England's Sale Sharks: Cokayne's hidden injury and representing the north
Rugby World Cup stars have wasted no time returning to Premiership Women’s Rugby, and it’s no different at Sale Sharks, where the likes of England’s trophy winners Amy Cokayne and Morwenna Talling have already featured in the opening rounds of the season.
Cokayne, though, had initially planned to play in just the first three matches before having surgery as she has revealed she has been carrying a thumb injury. She sustained the issue in the opening round of the 2025 Six Nations, meaning the England hooker played with injury that tournament and throughout the winning World Cup run where she started five games including the final against Canada. But now, after a talk with a surgeon, she has decided against surgery.
Cokayne said: “I injured it in the Six Nations against Italy so it’s sitting dislocated but it’s actually fine. It was going to be a post-World Cup job but decided not to have it now and just crack on.
“It’s been fine to be fair, obviously it was quite sore. But I have got good medical staff at England that have put me in some good splints and stuff that got me through it. No complaints now.
“The plan is to just plough on for as long as I can now. If I can play for the rest of my career without having to have it that would be good. I’m not in pain with it anymore so the surgeon said ‘just have it if you’re in pain again’. Hopefully I can get a few years out of it.”
That means Cokayne will be ever-present in her first season for Sale after signing back in May. The move from Leicester Tigers was mainly motivated by support, the 29-year-old said: “For me I wanted to go to a club where I could see the support of the club and that there was room to grow and that they wanted that to happen and to build on something.
“Sale has been that team that you have to turn up against because they will punish you if you don’t. They turned over Exeter last year, they did it against Bristol the year before that. There has always been a good base there, probably just needed a bit of fine tuning. Hopefully with the people that we have recruited we can deliver that and really see the club grow and grow and grow.
“Just the backing of the owners, I would challenge anyone to sit with Michelle [Orange, co-owner] and not be inspired and not think that Sale are going to win the league at some point. Just to feel that support from the owners is definitely huge.”
The team are doing what they can to bond off the pitch to aid results on it, whether through training or social events like a Halloween house party helping to build the camaraderie that Talling says is vital for the season ahead. The 23-year-old has been playing her rugby at Sale since 2023 and believes the club are building something special.
She said: “The group of girls that we have got up here have got a very good culture in terms of we are a team and we are as one. We have all bought into that. We are doing this for the north, we are the only northern team and we need to put our show on and do what we can do.
“The girls who have come in, everyone has bought into that culture and it has only grown the club. I am really looking forward to this season because we have a wealth of new talent and I am excited to see how we grow as a team and keep that belief going.
“We have had good wins in the past but they were one-offs. This season we really need to keep that momentum going. I think last weekend against Loughborough we did play well and unfortunately things didn’t click but that comes with time and playing together more. So hopefully over the next couple of weeks and post-Christmas we get into our groove.”
Sale are not only aiming to keep momentum ticking in terms of wins but also in attendance too. In the opening PWR round they sold-out Morson stadium for the first time. Both England stars want packed stands every week and Talling says added media coverage would only aid that.
“It was massive,” Talling said of the sellout. “Obviously we have tried to grow numbers at the stadium for the past few seasons. To be able to do that in round one and take that momentum off the back of the World Cup was amazing.
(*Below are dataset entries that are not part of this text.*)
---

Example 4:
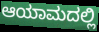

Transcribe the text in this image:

ಆಯಾಮದಲ್ಲಿ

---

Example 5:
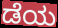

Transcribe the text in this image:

ಡೆಯ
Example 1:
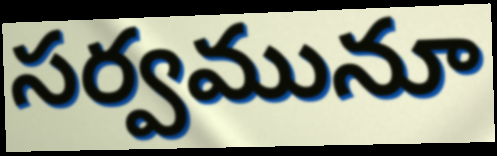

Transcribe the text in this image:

సర్వమునూ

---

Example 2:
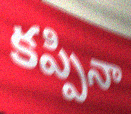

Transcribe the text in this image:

కప్పినా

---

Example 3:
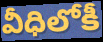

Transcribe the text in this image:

వీధిలోకీ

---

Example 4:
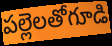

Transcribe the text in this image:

పల్లెలతోగూడి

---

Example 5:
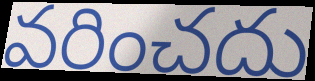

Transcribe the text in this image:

వరించదు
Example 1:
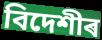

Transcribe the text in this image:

বিদেশীৰ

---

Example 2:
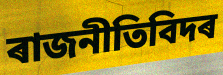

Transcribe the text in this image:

ৰাজনীতিবিদৰ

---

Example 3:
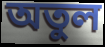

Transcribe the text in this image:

অতুল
“I think more media coverage is great, I think we have seen that already with the BBC picking up some of our games along with TNT. That still has to increase, I think league-wide get more games on the TV so people can watch it.”
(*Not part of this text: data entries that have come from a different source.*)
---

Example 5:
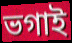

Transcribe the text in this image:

ভগাই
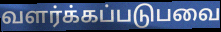
வளர்க்கப்படுபவை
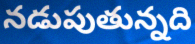
నడుపుతున్నది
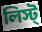
লিস্ট্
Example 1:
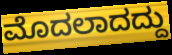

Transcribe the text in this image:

ಮೊದಲಾದದ್ದು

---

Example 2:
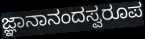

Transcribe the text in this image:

ಜ್ಞಾನಾನಂದಸ್ವರೂಪ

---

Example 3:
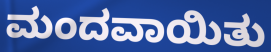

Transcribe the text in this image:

ಮಂದವಾಯಿತು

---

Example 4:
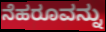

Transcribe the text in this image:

ನೆಹರೂವನ್ನು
Sale will be hoping their game this weekend against Trailfinders is once again a sell-out but no matter how many are in the stands Talling says they cannot wait to “go after them”.
She added: “They obviously lost against Exeter in the first round so we feel like we have got some positive things to go after there. I think we can really put them under pressure. We have a six day turnaround but really knowing our details and stuff like that will hopefully get us over the line.”
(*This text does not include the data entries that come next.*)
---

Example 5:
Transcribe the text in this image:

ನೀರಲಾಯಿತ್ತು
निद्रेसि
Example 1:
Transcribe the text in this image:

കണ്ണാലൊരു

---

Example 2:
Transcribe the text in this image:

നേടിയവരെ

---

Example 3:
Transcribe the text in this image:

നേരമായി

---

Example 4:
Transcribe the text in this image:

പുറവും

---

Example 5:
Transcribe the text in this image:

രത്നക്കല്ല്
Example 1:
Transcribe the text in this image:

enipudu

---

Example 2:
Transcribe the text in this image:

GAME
Talling, who made 25 tackles in her first appearance of the season against Loughborough, and Cokayne played alongside each other at a different sold-out game recently in the Rugby World Cup final. At Twickenham 81,885 supporters turned up to watch England lift the trophy for a third time and it was an experience Talling describes as “pretty incredible” and “amazing”.
Cokayne believes the atmosphere that day is one that will never be replicated: “I don’t think you could have even prepared yourself because it wasn’t even just the people that were in the stadium. If you asked anyone it was when we turned up in the bus, it was the whole of the south stand with everyone in the stairwells.
“I don’t think you will ever get that again because it will be very rare that we will have a game that goes on beforehand [bronze medal match] for people to be already in the stadium to do that. I just don’t think you could have prepared yourself for that, it was insane.”